Tuesday, November 21, 2006

Some Questions From My Readers

Jack Galt,

Is it true that your target for CMT is P1.50

Victory Joe

I never mentioned any target price for Southeast Asia Cement (CMT – P0.71). All I said is that the proper way to value CMT is to divide the share price of RCM by 4.3. Currently RCM trades at P3.30. This means that the fair value for CMT is around P0.76 per share.

I am still bullish on Republic Cement (RCM – P3.30). I strongly believe that there should not be any valuation disparity between Holcim (HLCM – P7.20) and RCM. It defies logic since both companies have 1/3 each of the local cement market carved out between them. What’s good for HLCM is good for RCM. What’s good for RCM is good for CMT.


Sir Jack,

I love your blog! I find it a very informative and well-researched view of the current market situation. KUTGW! Your views made me go invest in MWC. Over the past year, my timing was almost always off. I can never properly time my trades cuz I am only a part-time stock trader. That's why I guess MWC is a good bet, doesn't need much following unlike the speculative bets I've made. ... I'm learning though.

Maybe you can also share your views on the current situation of URC and PCOR. Thanks a lot for your blog.

William Antonio

Universal Robina (URC – P19.25) is a well-managed company. It has several winning brands under its stable. Most notable are Jack N’ Jill and C2. I love how Gokongwei manages his companies. He runs a tight ship and generates tons of cash. However, it will take a lot more convincing for the market to pay a premium on Gokongwei owned companies. As it is, URC is already trading at 16.0x PER to 09/07 earnings. Upside might be limited considering that the market is trading at 15x PER to 12/07 earnings. Please note that Gokongwei related stocks used to trade at 30–50% discount to average market multiples.
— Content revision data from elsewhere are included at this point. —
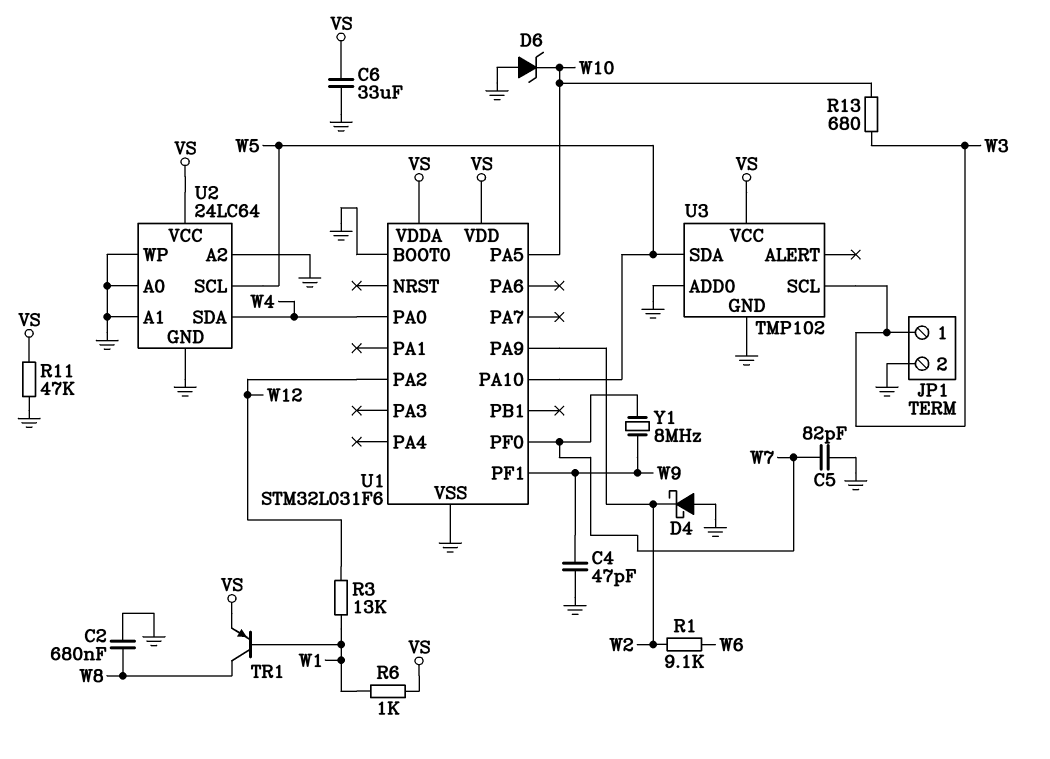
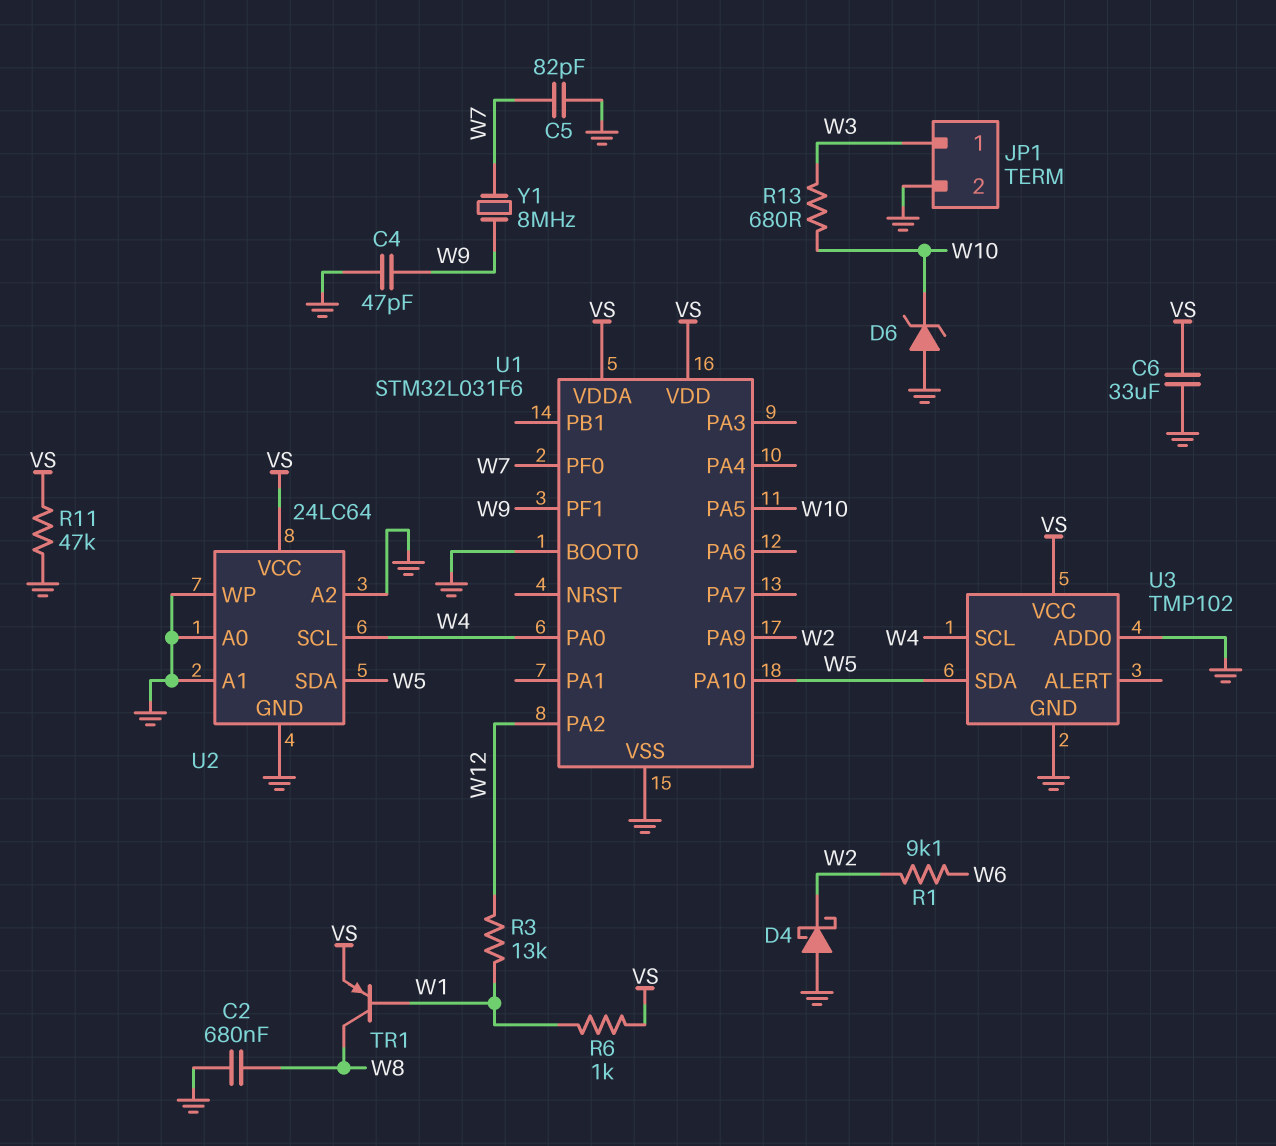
U2 pin SCL: W5 -> W4
U2 pin SDA: W4 -> W5
U3 pin SCL: W3 -> W4

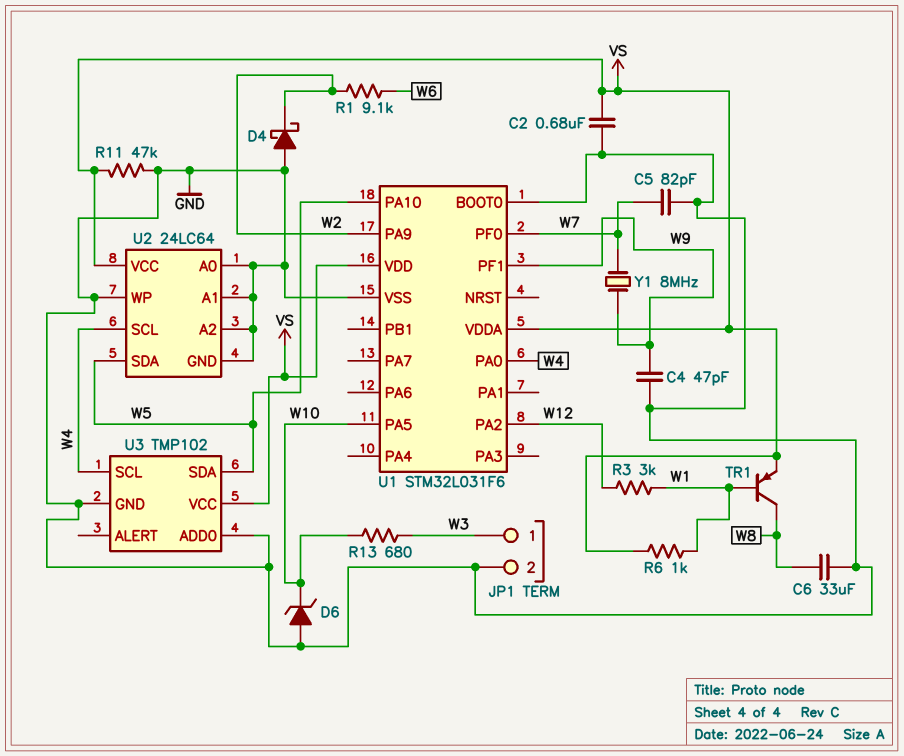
C2: 680nF (GND, W8) -> 680nF (GND, VS)
C6: 33uF (GND, VS) -> 33uF (GND, W8)
R3: 13k (W1, W12) -> 3k (W1, W12)

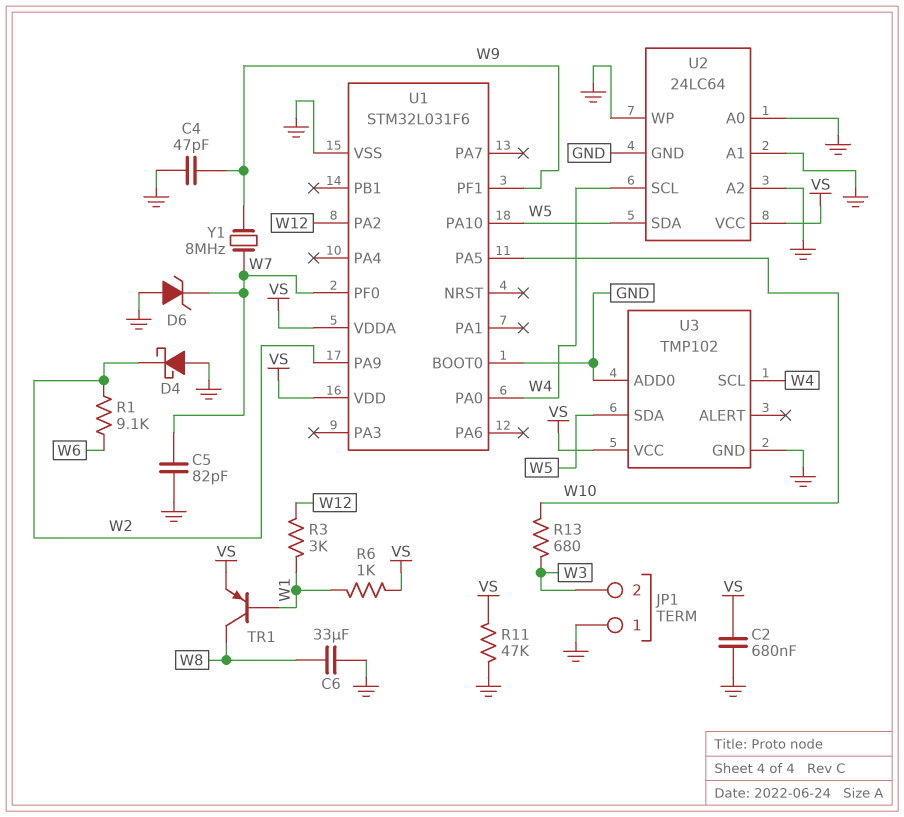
D6: zener (A GND, K W10) -> zener (A GND, K W7)
JP1 pin 1: W3 -> GND
JP1 pin 2: GND -> W3

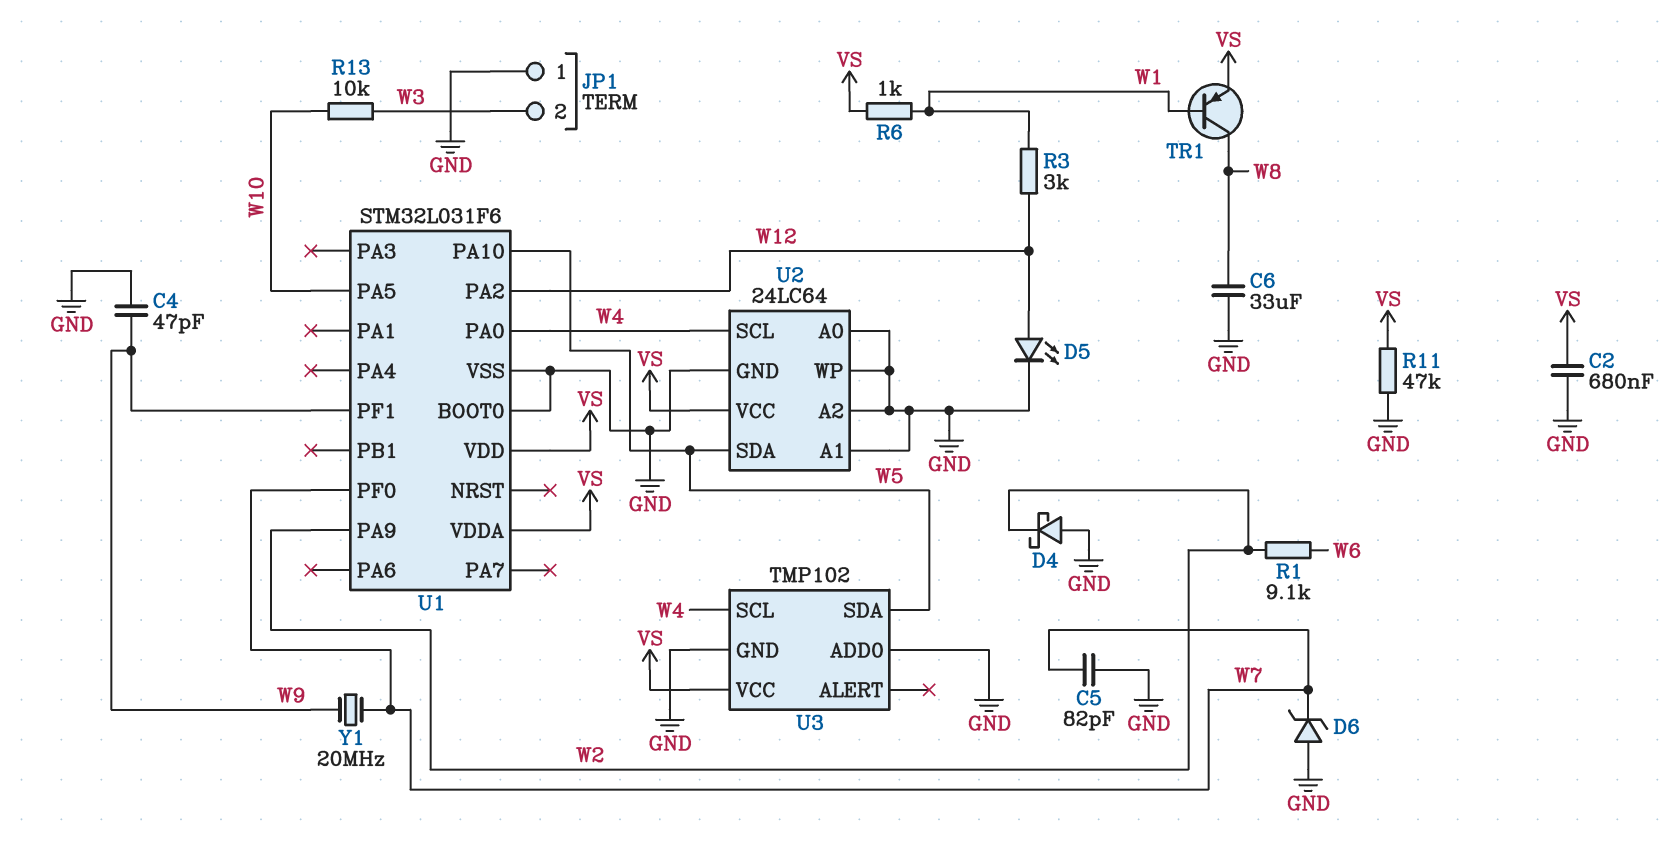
D5: none -> LED (A W12, K GND)
R13: 680 (W3, W10) -> 10k (W3, W10)
Y1: 8MHz (W7, W9) -> 20MHz (W7, W9)

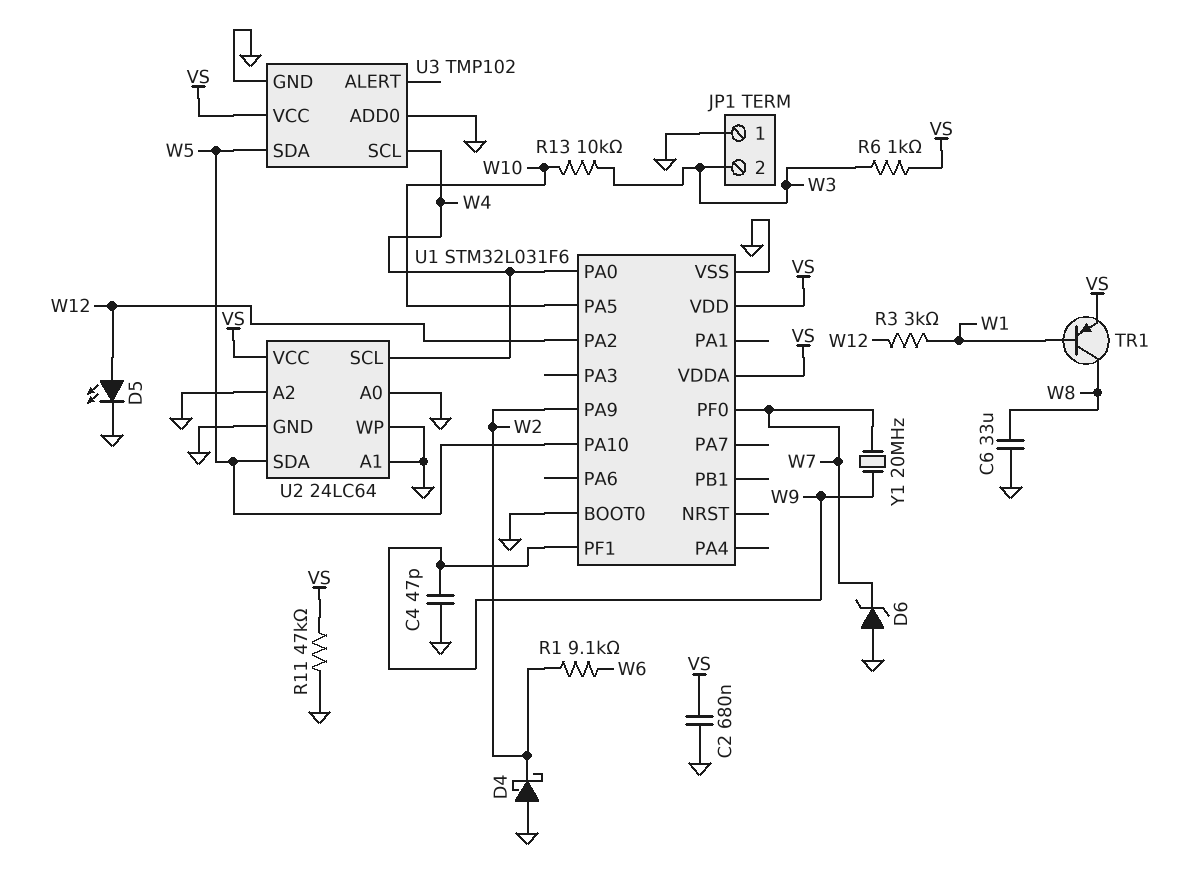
C5: 82pF (GND, W7) -> none
R6: 1k (VS, W1) -> 1k (VS, W3)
Petron (PCOR – P4.05) has been battered by series of bad press lately. First the company did not manage the Guimaras oil spill properly. Second, 3Q06 earnings came in below expectations. I think these issues are just a hiccups for the company. In the long run, I do believe that Petron will be trading at better valuations. Petron is currently trading at 6.5x PER to 12/06 earnings. The valuation reflects the cyclical nature of its business but it does not take into the account the franchise value of the company. Petron has the widest distribution reach in the country and owns almost 38% of the domestic petroleum market. The stock might continue to underperform in the short term but in the long run things will definitely be ok.